Extracted text —
··········
Wednesday morning federal headlines – August 10

The Morning Federal Newscast is a daily compilation of the stories you hear Federal Drive hosts Tom Temin and Amy Morris discuss throughout the show each day. The Newscast is designed to give users more information about the stories you hear on the air.

  • The Education Department’s personnel chief announced the department will re-fill the jobs of people who take its latest buyout offer. Chief Human Capital Officer Robert Buggs said the buyouts are not driven by tight budgets. Instead, they’re a way of helping the department better align its talent with its needs. Buggs told Federal News Radio that a two-year study concluded the department needs people with different skills than it has now. An earlier buyout only saw 60 people leave of some 180 people Education hoped would do so. The second buyout was announced earlier this week, and Buggs said it will be the last last buyout offer for now. (Federal News Radio)
  • The Defense Department has begun its investigation into last weekend’s shoot-down of a helicopter filled with special operations soldiers. General James Mattis, head of U.S. Central Command, has appointed Army Brig. Gen. Jeffrey Colt, deputy commander of the 101st Airborne Division at Fort Campbell, Ky., to lead the investigation. Investigators believe the helicopter, which was transporting reinforcements, was hit by a rocket-propelled grenade. But they want to know why the troops were called in, and whether the chopper was on a dangerous flight path. Thirty Americans and eight Afghans died. A military dog was also killed. (Federal News Radio)
··········
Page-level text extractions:
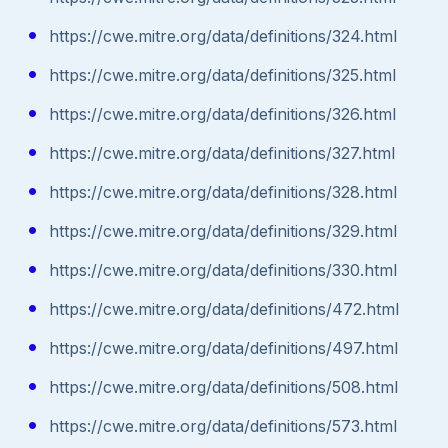
https://cwe.mitre.org/data/definitions/324.html
https://cwe.mitre.org/data/definitions/325.html
https://cwe.mitre.org/data/definitions/326.html
https://cwe.mitre.org/data/definitions/327.html
https://cwe.mitre.org/data/definitions/328.html
https://cwe.mitre.org/data/definitions/329.html
https://cwe.mitre.org/data/definitions/330.html
https://cwe.mitre.org/data/definitions/472.html
https://cwe.mitre.org/data/definitions/497.html
https://cwe.mitre.org/data/definitions/508.html
https://cwe.mitre.org/data/definitions/573.html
··········
What you need to do —
(A) Reproduce the newscast above word for word, from its headline through the final sentence.
(B) Arrange the lines of the records from their start through the line holding "https://cwe.mitre.org/data/definitions/328.html", inclusive, as a Markdown table with the columns Row and Entry. Skip blank lines and leave the pictures out.

Solutions to the tasks —
(A)
Wednesday morning federal headlines – August 10

The Morning Federal Newscast is a daily compilation of the stories you hear Federal Drive hosts Tom Temin and Amy Morris discuss throughout the show each day. The Newscast is designed to give users more information about the stories you hear on the air.

  • The Education Department’s personnel chief announced the department will re-fill the jobs of people who take its latest buyout offer. Chief Human Capital Officer Robert Buggs said the buyouts are not driven by tight budgets. Instead, they’re a way of helping the department better align its talent with its needs. Buggs told Federal News Radio that a two-year study concluded the department needs people with different skills than it has now. An earlier buyout only saw 60 people leave of some 180 people Education hoped would do so. The second buyout was announced earlier this week, and Buggs said it will be the last last buyout offer for now. (Federal News Radio)
  • The Defense Department has begun its investigation into last weekend’s shoot-down of a helicopter filled with special operations soldiers. General James Mattis, head of U.S. Central Command, has appointed Army Brig. Gen. Jeffrey Colt, deputy commander of the 101st Airborne Division at Fort Campbell, Ky., to lead the investigation. Investigators believe the helicopter, which was transporting reinforcements, was hit by a rocket-propelled grenade. But they want to know why the troops were called in, and whether the chopper was on a dangerous flight path. Thirty Americans and eight Afghans died. A military dog was also killed. (Federal News Radio)

(B)
| Row | Entry |
|---|---|
| 1 | https://cwe.mitre.org/data/definitions/324.html |
| 2 | https://cwe.mitre.org/data/definitions/325.html |
| 3 | https://cwe.mitre.org/data/definitions/326.html |
| 4 | https://cwe.mitre.org/data/definitions/327.html |
| 5 | https://cwe.mitre.org/data/definitions/328.html |